Investigate the Spike in Flaky test failures as a function of the gradle check configuration and Jenkins Runniner instance sizing
nknize opened this issue · comments
Is your feature request related to a problem? Please describe
Coming out of this public slack discussion I'd like to explore a possible spike in flaky test failures during gradlew check
on PRs in the OpenSearch core repository during regular business hours.
The concrete test failures we're noticing are similar to:
Caused by: java.net.ConnectException: Connection refused
at sun.nio.ch.Net.pollConnect(Native Method) ~[?:?]

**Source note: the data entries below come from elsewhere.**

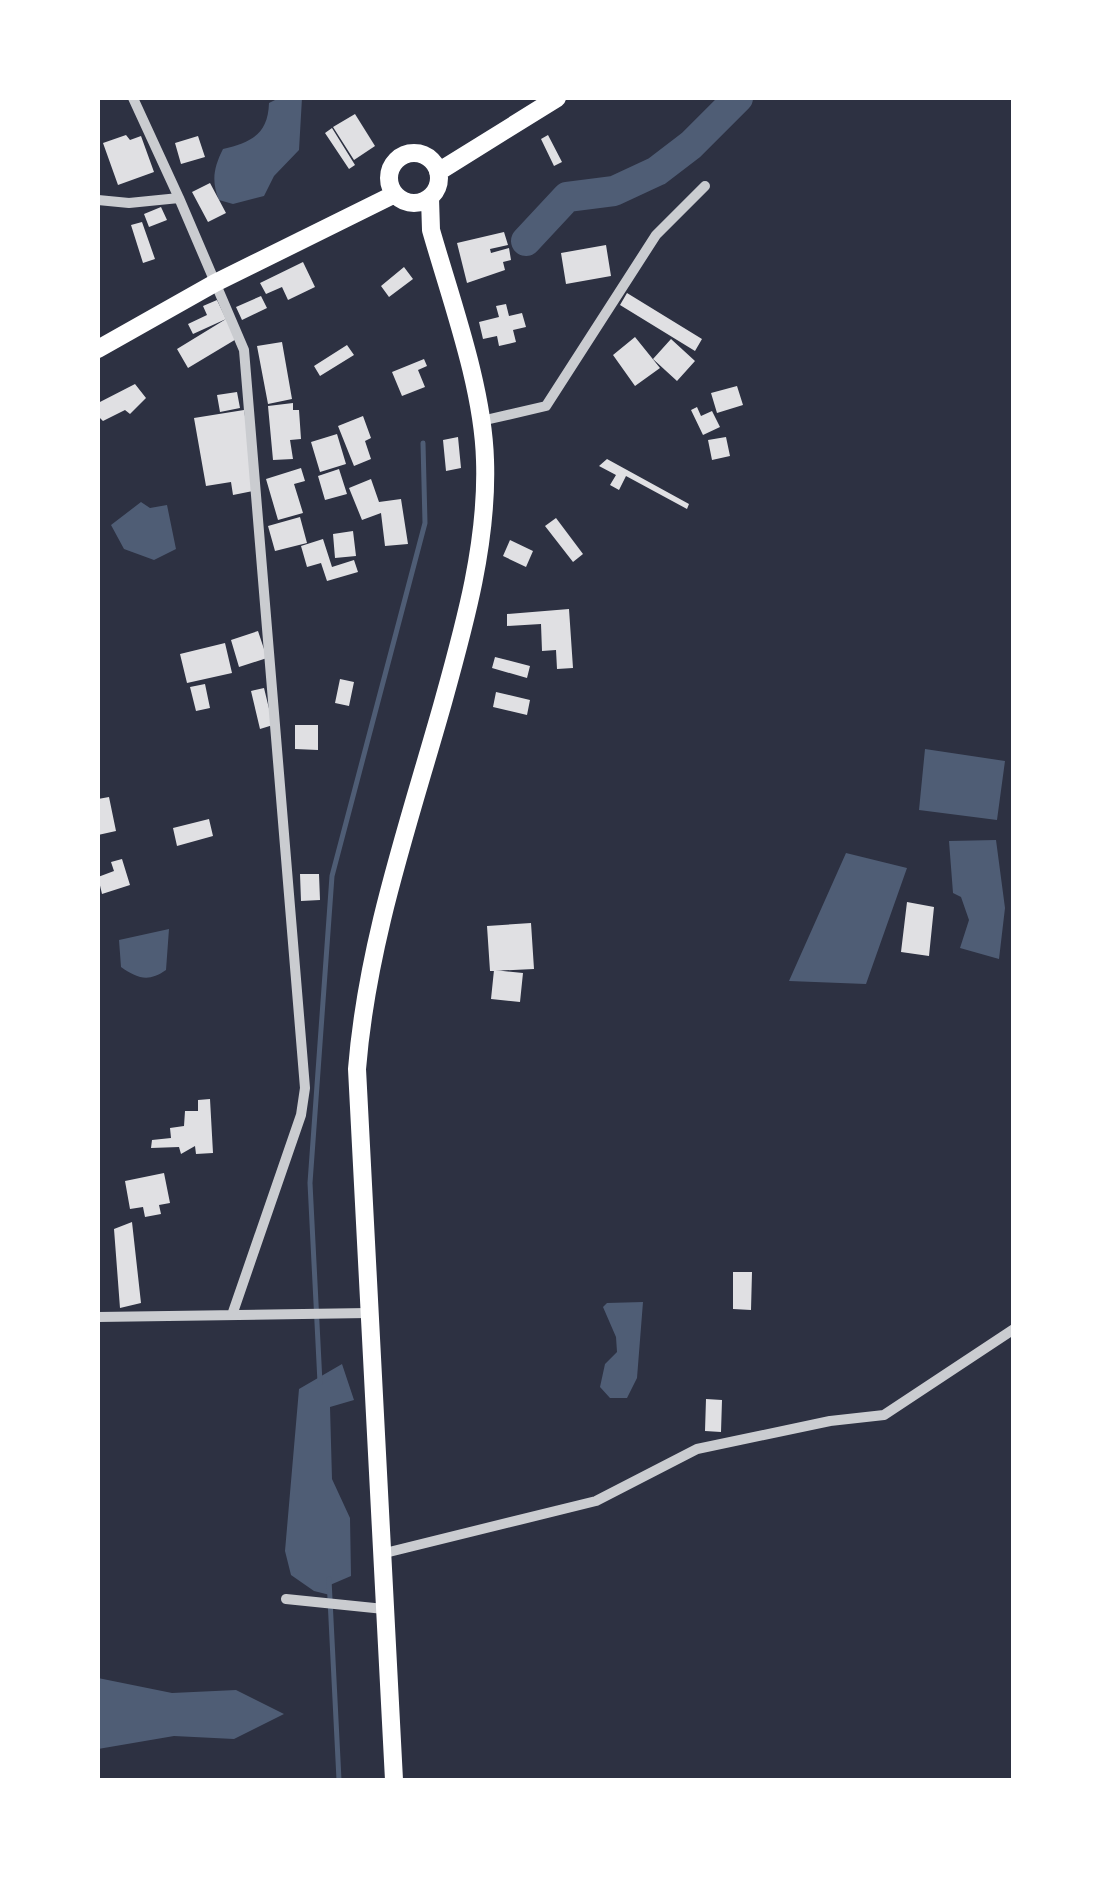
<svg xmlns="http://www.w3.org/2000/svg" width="1111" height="1878" font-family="Signika,sans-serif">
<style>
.water{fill:#4f5d75}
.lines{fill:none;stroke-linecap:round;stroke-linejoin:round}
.stream{stroke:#4f5d75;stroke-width:5}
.river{stroke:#4f5d75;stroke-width:30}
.building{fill:#e0e0e3}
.minor{stroke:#caccd0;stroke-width:10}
.trunk{stroke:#fff;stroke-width:18}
</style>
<rect width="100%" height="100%" fill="#2d3142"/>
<!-- water -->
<path class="water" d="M279,98H302L299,150L274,176L264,196L233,204L219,200C211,181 214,167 223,149C252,142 268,134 269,103Z
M141,502L150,508L167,505L176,549L154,560L124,549L111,525Z
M925,749L1005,761L997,820L919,810Z
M996,840L1005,908L999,959L960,948L969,920L961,897L953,893L949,841Z
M846,853L907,868L866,984L789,981Z
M169,929L166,970C149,982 138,979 121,967L119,940Z
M643,1302L637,1378L627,1398H610L600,1387L605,1364L617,1352L616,1337L603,1307L607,1303Z
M342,1364L354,1400L330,1407L332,1479L350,1518L351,1576L330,1585V1595L314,1591L291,1575L285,1551L299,1389Z
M98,1678L172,1693L236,1690L284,1714L234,1739L174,1736L98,1749Z"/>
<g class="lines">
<!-- stream -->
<path class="stream" d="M320,1383L310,1183L332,876L425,523L423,443
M329,1579L339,1780"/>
<!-- river -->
<path class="river" d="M526,241L567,197L614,191L657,171L691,145L738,98"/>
</g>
<!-- building -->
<path class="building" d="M355,114L375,146L354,160L333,127Z
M332,128L355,165L349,169L325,133Z
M126,135L130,140L141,136L154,172L118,185L103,143Z
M548,135L562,162L554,166L541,139Z
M198,136L205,157L181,164L175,143Z
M210,183L226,213L208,222L192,192Z
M161,207L167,220L149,227L144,214Z
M142,222L155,259L143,263L131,225Z
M504,232L508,245L490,249L491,253L509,248L511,260L503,262L505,270L467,283L457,243Z
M606,245L611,276L566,284L561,253Z
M303,262L315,287L288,300L282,287L266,294L260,283Z
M404,267L413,279L389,297L381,286Z
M627,293L702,339L695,351L620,305Z
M261,296L267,308L242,320L236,307Z
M217,300L226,319L193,334L188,324L207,315L203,306Z
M506,304L509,316L522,313L526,327L513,330L516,342L499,346L497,336L483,339L479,322L499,317L496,306Z
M226,319L238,338L188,368L177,349Z
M635,337L660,368L635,386L613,355Z
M671,339L695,361L677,381L653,359Z
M282,342L292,399L268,404L257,346Z
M347,345L354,355L320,376L314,366Z
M424,359L427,366L418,370L425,387L402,396L392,372Z
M135,384L146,398L130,414L125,410L103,421L98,416V403Z
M737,386L743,405L717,413L711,393Z
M237,392L240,408L220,412L217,395Z
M293,403V410H299L301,439L290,440L293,459L273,460L268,406Z
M697,407L701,416L712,411L720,427L703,435L691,410Z
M244,410L255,478L253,491L233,495L231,482L206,486L194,418Z
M363,416L371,438L365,441L371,459L354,466L338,426Z
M337,434L346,464L320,472L311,442Z
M458,437L461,468L446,471L443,440Z
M726,437L730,456L712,460L708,440Z
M607,459L689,504L687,509L626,476L619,490L610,485L616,475L599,466Z
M301,468L305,481L294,484L303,513L278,520L266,479Z
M339,469L347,494L325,500L318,476Z
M371,479L379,502L401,499L408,544L385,546L381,513L362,520L349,488Z
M300,517L307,543L275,551L268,526Z
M556,518L583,554L573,562L545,526Z
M353,531L356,556L335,558L333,534Z
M323,539L332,567L354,560L358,572L327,581L321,563L307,567L301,546Z
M510,540L533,551L526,567L503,556Z
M569,609L573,668L557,669L556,650L542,651L541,624L507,626V614Z
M258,631L267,658L239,667L231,640Z
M225,643L232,673L187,683L180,654Z
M495,657L530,666L527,678L492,668Z
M340,679L354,682L349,706L335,703Z
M205,684L210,708L196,711L190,687Z
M264,688L273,725L260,729L251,691Z
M496,692L530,700L527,715L493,707Z
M295,725H318V750L295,749Z
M109,797L116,831L98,835V799Z
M209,819L213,836L177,846L173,828Z
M122,859L130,885L102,894L98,877L114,871L111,862Z
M300,874H319L320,900L301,901Z
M907,902L934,907L929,956L901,952Z
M531,923L534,969L490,971L487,926Z
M494,970L523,973L520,1002L491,999Z
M210,1099L213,1153L196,1154L195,1146L181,1154L179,1147L151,1148L152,1140L171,1138L170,1128L184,1126L185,1111H198V1100Z
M164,1173L170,1203L159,1205L161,1214L145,1217L143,1207L130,1209L125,1181Z
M132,1222L141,1303L120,1308L114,1229Z
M733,1272H752L751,1310L733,1309Z
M706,1399L722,1400L721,1432L705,1431Z"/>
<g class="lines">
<!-- minor -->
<path class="minor" d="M133,98L179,198
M98,200L129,203L179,198L244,350L305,1088L301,1115L232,1315
M481,421L546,406L656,235L705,186
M98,1317L368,1313
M381,1554L596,1501L697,1449L830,1421L884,1415L1014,1329
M286,1599L384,1609"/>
<!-- trunk -->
<path class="trunk" d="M389 178a25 25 0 1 1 50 0a25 25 0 1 1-50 0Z
M438,172L557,98
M98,349L215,283L395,194
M394,1780L357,1069C367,944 408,826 442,706C464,627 488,543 485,460C483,387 451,300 431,230L430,198"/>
</g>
<!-- border -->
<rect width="1111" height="1878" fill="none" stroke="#ffffff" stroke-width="200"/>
</svg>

at sun.nio.ch.Net.pollConnectNow(Net.java:672) ~[?:?]
at sun.nio.ch.SocketChannelImpl.finishConnect(SocketChannelImpl.java:946) ~[?:?]
at org.opensearch.nio.SocketChannelContext.connect(SocketChannelContext.java:157) ~[opensearch-nio-2.9.0-SNAPSHOT.jar:2.9.0-SNAPSHOT]

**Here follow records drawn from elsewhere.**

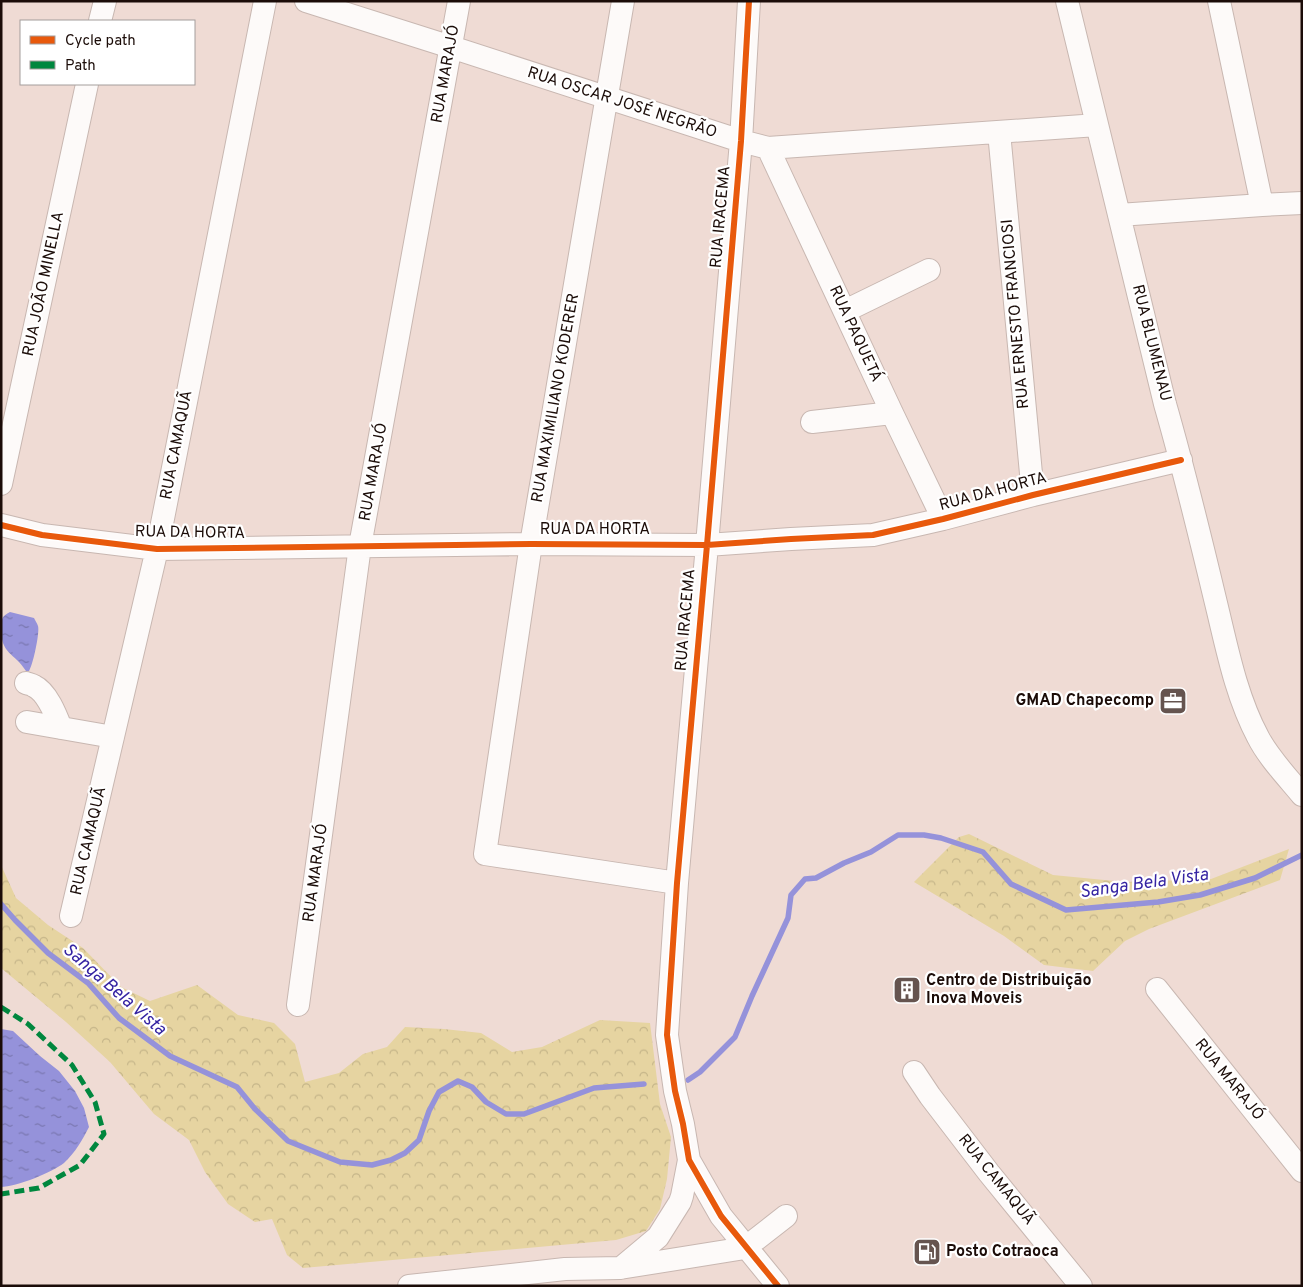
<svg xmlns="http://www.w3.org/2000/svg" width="1303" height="1287" viewBox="0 0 1303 1287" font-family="Overpass,sans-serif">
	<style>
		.forest { fill: url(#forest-crowns) }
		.water { fill: url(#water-ripples) }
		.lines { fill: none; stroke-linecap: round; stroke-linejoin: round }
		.stream { stroke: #9592da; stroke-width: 5.5 }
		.minor-casing { stroke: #c8b7b1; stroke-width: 24 }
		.minor { stroke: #fdfaf9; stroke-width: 22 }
		.quiet { stroke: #00873e; stroke-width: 5; stroke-dasharray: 10 5; stroke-linecap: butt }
		.cycleway-casing { stroke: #fff; stroke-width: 9 }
		.cycleway { stroke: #e8590c; stroke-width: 6 }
		.labels { text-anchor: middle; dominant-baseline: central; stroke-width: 4.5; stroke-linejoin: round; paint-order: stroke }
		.street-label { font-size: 16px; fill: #1b0c08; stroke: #fff }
		.poi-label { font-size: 16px; font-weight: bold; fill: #1b0c08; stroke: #fff; text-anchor: start }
		.water-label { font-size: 18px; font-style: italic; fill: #3524a2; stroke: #fff }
	</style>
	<defs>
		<pattern id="forest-crowns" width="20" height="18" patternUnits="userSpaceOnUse" patternTransform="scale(1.25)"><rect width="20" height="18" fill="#e6d4a1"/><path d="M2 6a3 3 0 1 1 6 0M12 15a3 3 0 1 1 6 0" fill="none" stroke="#c5b589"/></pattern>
		<pattern id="water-ripples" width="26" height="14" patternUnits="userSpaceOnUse" patternTransform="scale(1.25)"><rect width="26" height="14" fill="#9592da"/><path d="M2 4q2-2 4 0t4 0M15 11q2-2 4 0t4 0" fill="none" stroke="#7976af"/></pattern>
	</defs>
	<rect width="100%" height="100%" fill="#efdbd4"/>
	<!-- forest -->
	<path class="forest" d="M969,834L1053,875L1125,882L1211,879L1289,849L1280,880L1149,929L1125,941L1093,971L1044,965L1004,936L914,882L959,837Z
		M1,865L16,898L48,925L83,948L121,987L150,1001L197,985L238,1015L274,1023L295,1044L305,1082L339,1073L363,1054L387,1047L405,1027L444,1029L481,1033L512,1052L542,1047L600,1020L650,1023L660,1104L671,1137L667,1179L660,1209L646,1231L616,1240L303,1268L287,1255L272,1219L255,1222L228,1204L205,1172L189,1140L154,1114L110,1062L66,1022L1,968Z"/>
	<!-- water -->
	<path class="water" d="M10,612L34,618C35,620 37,623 38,626C40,632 33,665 29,671H26C14,652 1,655 1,628C1,619 2,616 10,612Z
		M1,1029L13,1031L40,1056L59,1071L75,1091L84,1108L89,1127C83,1139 75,1153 64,1163C53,1172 16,1187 1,1187Z"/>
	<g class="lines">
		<!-- stream -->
		<path class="stream" d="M1,904L15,920L48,953L88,983L119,1018L170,1056L237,1087L255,1109L288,1141L340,1162L372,1165L391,1160L405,1153L419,1140L429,1111L439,1092L458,1081L472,1087L486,1102L506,1114H524L594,1088L644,1084
			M688,1080L700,1072L735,1037L752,996L788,918L791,895L805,879L816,878L844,863L871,852L898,835H924L941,838L983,852L1011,884L1066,910L1158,902L1200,895L1255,878L1302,855"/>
		<defs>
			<path id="minor" d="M306,1L451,47L741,141L768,148L1097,125
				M623,1L531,544L485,854L677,883
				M749,1L741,141L707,545L677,883L667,1035L675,1091L683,1124L689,1160L721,1216L778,1286
				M1067,1L1165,404C1184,470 1200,536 1216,603C1227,648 1236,696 1258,737C1268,757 1288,778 1302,795
				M1219,1L1262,205
				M100,21L105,1
				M999,132L1033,495
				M768,148L892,413L943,519
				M1119,215L1262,205L1302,203
				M845,311L929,270
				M812,422L892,413
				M1,484L87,84
				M1,525L42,535L157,549L531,544L707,545L791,539L873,535L943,519L1033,495L1181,460
				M26,683C28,684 31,684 34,686C47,692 56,715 61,728
				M27,722L113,737
				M71,916L157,549L265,1
				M1157,989L1302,1171
				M298,1005L360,546L459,1
				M914,1072L930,1096L989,1173L1081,1286
				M621,1268L658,1237L680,1202L682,1196L689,1160
				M409,1286L565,1269L620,1268L745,1248L786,1216"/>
		</defs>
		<!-- minor casing -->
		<use href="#minor" class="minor-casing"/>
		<!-- minor -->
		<use href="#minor" class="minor"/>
		<!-- quiet -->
		<path class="quiet" d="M1,1007L28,1024L72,1065L95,1102L104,1134L80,1165L39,1188L1,1194"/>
		<defs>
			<path id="cycleway" d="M749,1L741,141L707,545L677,883L667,1035L675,1091L683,1124L689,1160L721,1216L778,1286
				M1,525L42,535L157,549L531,544L707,545L791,539L873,535L943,519L1033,495L1181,460"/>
		</defs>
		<!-- cycleway casing -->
		<use href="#cycleway" class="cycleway-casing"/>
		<!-- cycleway -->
		<use href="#cycleway" class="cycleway"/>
	</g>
	<!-- icons -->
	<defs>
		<symbol id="office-square" viewBox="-11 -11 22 22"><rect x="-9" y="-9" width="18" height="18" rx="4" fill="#65544f" stroke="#fff"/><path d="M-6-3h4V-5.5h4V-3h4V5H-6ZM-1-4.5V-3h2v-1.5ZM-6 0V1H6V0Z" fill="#fff"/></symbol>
		<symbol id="building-square" viewBox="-11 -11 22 22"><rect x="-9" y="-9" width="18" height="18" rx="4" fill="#65544f" stroke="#fff"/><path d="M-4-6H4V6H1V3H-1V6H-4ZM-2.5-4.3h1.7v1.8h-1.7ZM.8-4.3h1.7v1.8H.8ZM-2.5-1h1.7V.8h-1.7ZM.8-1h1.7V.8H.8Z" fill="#fff"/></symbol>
		<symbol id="fuel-square" viewBox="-11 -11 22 22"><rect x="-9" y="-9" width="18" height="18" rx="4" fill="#65544f" stroke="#fff"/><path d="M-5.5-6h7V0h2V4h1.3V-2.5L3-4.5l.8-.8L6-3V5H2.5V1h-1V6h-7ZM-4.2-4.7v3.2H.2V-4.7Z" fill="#fff"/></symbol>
	</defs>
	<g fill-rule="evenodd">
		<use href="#office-square" x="1157" y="685" width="32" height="32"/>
		<use href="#building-square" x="891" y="974" width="32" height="32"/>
		<use href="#fuel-square" x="911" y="1236" width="32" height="32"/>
	</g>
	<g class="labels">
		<!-- street labels -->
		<g class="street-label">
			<text transform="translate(446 74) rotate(-80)">RUA MARAJÓ</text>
			<text transform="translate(622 103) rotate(18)">RUA OSCAR JOSÉ NEGRÃO</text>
			<text transform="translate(721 217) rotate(-85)">RUA IRACEMA</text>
			<text transform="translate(44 284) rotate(-78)">RUA JOÃO MINELLA</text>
			<text transform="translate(1016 314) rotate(-95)">RUA ERNESTO FRANCIOSI</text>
			<text transform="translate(855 334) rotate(65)">RUA PAQUETÁ</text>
			<text transform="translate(1151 343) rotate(76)">RUA BLUMENAU</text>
			<text transform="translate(556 398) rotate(-80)">RUA MAXIMILIANO KODERER</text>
			<text transform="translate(177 445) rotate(-79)">RUA CAMAQUÃ</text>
			<text transform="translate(374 472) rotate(-80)">RUA MARAJÓ</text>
			<text transform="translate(993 492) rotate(-15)">RUA DA HORTA</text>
			<text x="595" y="530">RUA DA HORTA</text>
			<text transform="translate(190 533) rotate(1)">RUA DA HORTA</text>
			<text transform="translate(686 620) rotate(-85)">RUA IRACEMA</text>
			<text transform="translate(89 841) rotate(-77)">RUA CAMAQUÃ</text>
			<text transform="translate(316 873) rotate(-82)">RUA MARAJÓ</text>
			<text transform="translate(1229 1080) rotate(51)">RUA MARAJÓ</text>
			<text transform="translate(996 1180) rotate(51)">RUA CAMAQUÃ</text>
		</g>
		<!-- poi labels -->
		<g class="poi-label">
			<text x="1154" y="701" text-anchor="end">GMAD Chapecomp</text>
			<text x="926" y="981">Centro de Distribuição<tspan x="926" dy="18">Inova Moveis</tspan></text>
			<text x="946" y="1252">Posto Cotraoca</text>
		</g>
		<!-- water labels -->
		<g class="water-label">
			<text transform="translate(1144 884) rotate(-8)">Sanga Bela Vista</text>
			<text transform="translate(114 990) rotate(41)">Sanga Bela Vista</text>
		</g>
	</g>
	<!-- border -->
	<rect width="1303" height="1287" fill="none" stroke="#1b0c08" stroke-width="5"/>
	<!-- legend -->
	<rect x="20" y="20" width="175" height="65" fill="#ffffff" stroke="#a49e9c"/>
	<rect x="30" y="36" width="25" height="8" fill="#e8590c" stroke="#a49e9c"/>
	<text x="65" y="45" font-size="15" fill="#1b0c08">Cycle path</text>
	<rect x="30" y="61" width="25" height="8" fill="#00873e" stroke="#a49e9c"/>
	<text x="65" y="70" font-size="15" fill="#1b0c08">Path</text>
</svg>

As can be seen in this one instance. This seems mostly related to socket issues in the runner and seems to occur on "aggressive" Integration Tests (e.g., those using Scope.Test
level, which fires up a new cluster for each test method).
With jenkins having its own Runner for each invocation I wouldn't expect the high level of activity (e.g., multiple PRs throughout the day) to contribute, so maybe this is more related to the test intensity, --parallel
gradle invocation, and size of the Runner instance?
Describe the solution you'd like
As a parallel effort to trying to lean out the intense integration tests in the core repo, I'd like for us to see if we can root cause these time outs as a function of instance resources (e.g., CPU, Memory) and the test configuration (e.g., number of concurrent integration tests, number of sockets).
It may be that we just aren't closing the sockets in the core IntegrationTest class? (we can explore that separately).
Describe alternatives you've considered
- Check the core Integration Test harness is properly closing sockets
- Check the socket pool configuration in the core test framework.
- ... other core improvements not explicitly mentioned here.
Additional context
Thank you!
We will try to create a new runner with @nknize own env specs: 32/128 similar to m5.8xlarge.
It is possible that Nick his 32/128 but we have 96/192, that means for --parallel
to create 3 times more parallel tasks on our instance, each job is being assigned 2 times less the memory.
Also the desktop env setup means his cpu single core processing frequency is way higher than genuine intel server cpus. That needs to be taken into account as well. I will start investigating this next week.
Thanks.
We have decided to test switching the default runner to m58xlarge next week.
New spec live. Monitoring a bit.
Closing this issue as the changes were completed.